===== Extracted records =====
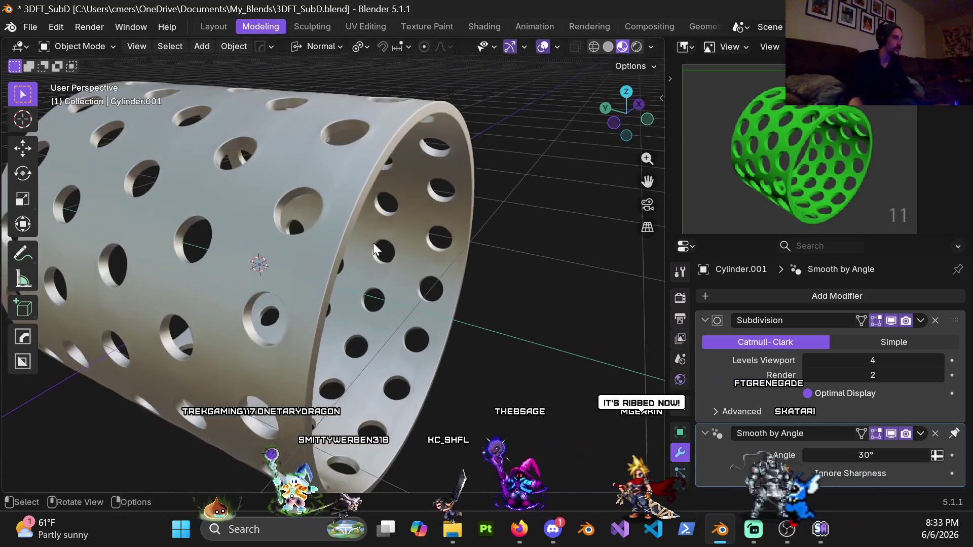
pyautogui.scroll(5, 319, 205)
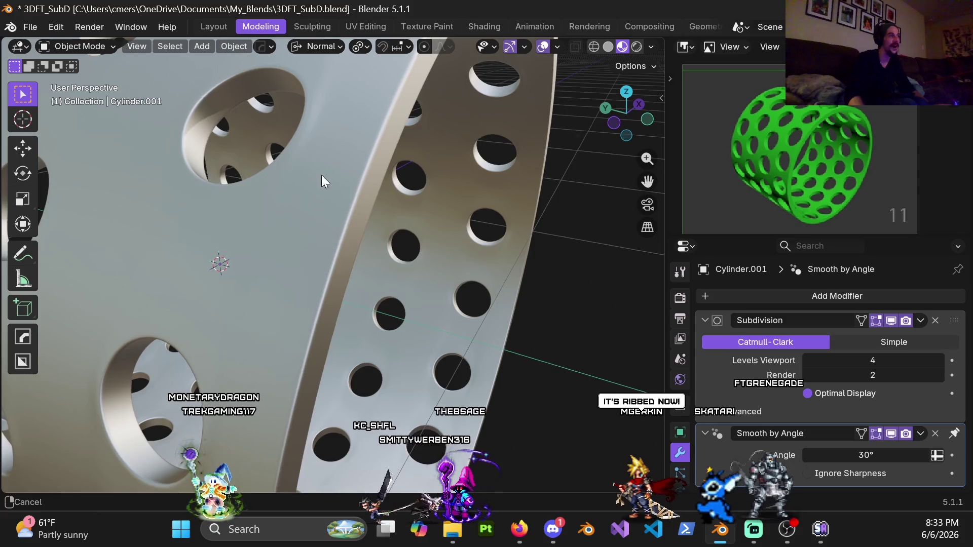
pyautogui.scroll(2, 348, 207)
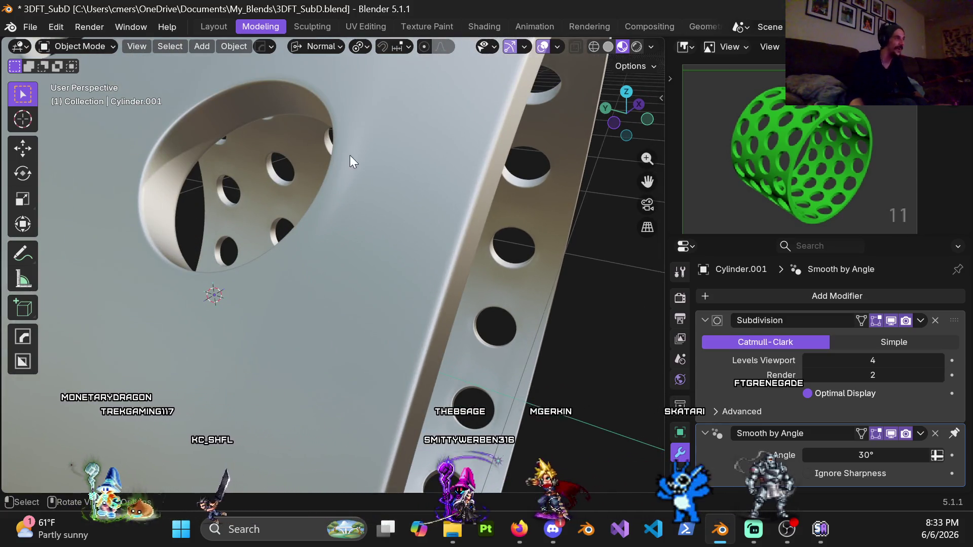
pyautogui.scroll(-10, 333, 246)
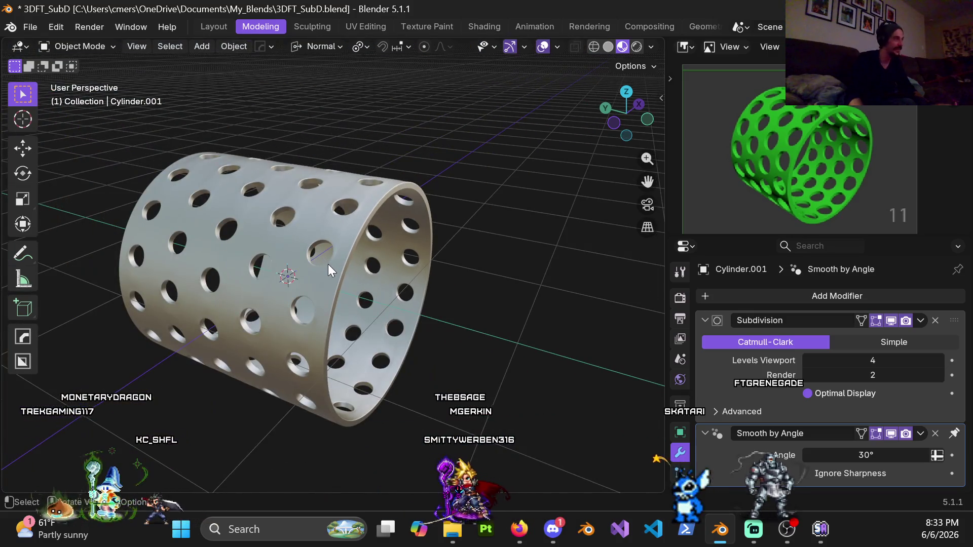
pyautogui.scroll(1, 339, 245)
pyautogui.moveTo(339, 260)
pyautogui.mouseDown(button='middle')
pyautogui.moveTo(393, 248)
pyautogui.moveTo(393, 228)
pyautogui.moveTo(355, 211)
pyautogui.moveTo(337, 218)
pyautogui.moveTo(346, 226)
pyautogui.moveTo(352, 191)
pyautogui.moveTo(331, 336)
pyautogui.mouseUp(button='middle')
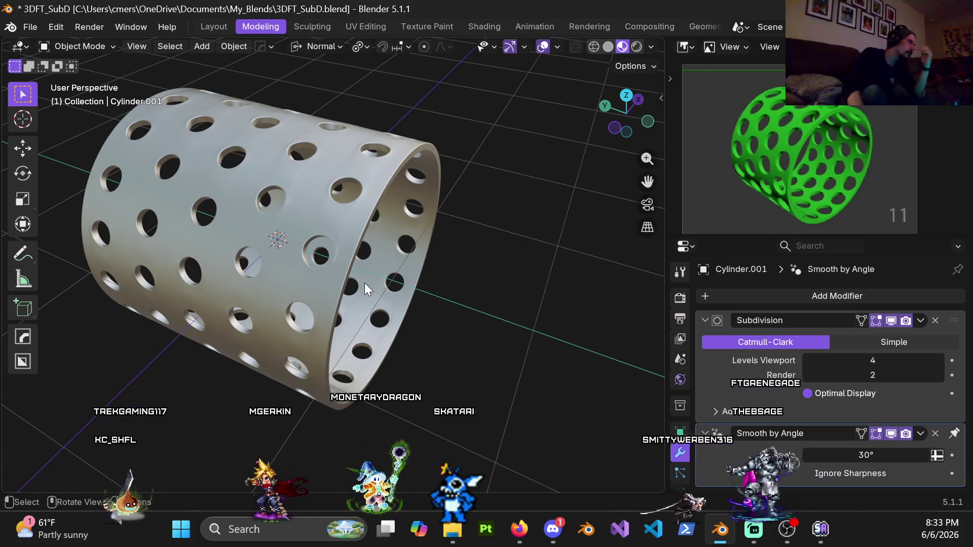
pyautogui.scroll(5, 346, 278)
=====
What is being asked | Transcribe each entry above exactly, apart from the pictures.

Task response |
pyautogui.scroll(5, 319, 205)
pyautogui.scroll(2, 348, 207)
pyautogui.scroll(-10, 333, 246)
pyautogui.scroll(1, 339, 245)
pyautogui.moveTo(339, 260)
pyautogui.mouseDown(button='middle')
pyautogui.moveTo(393, 248)
pyautogui.moveTo(393, 228)
pyautogui.moveTo(355, 211)
pyautogui.moveTo(337, 218)
pyautogui.moveTo(346, 226)
pyautogui.moveTo(352, 191)
pyautogui.moveTo(331, 336)
pyautogui.mouseUp(button='middle')
pyautogui.scroll(5, 346, 278)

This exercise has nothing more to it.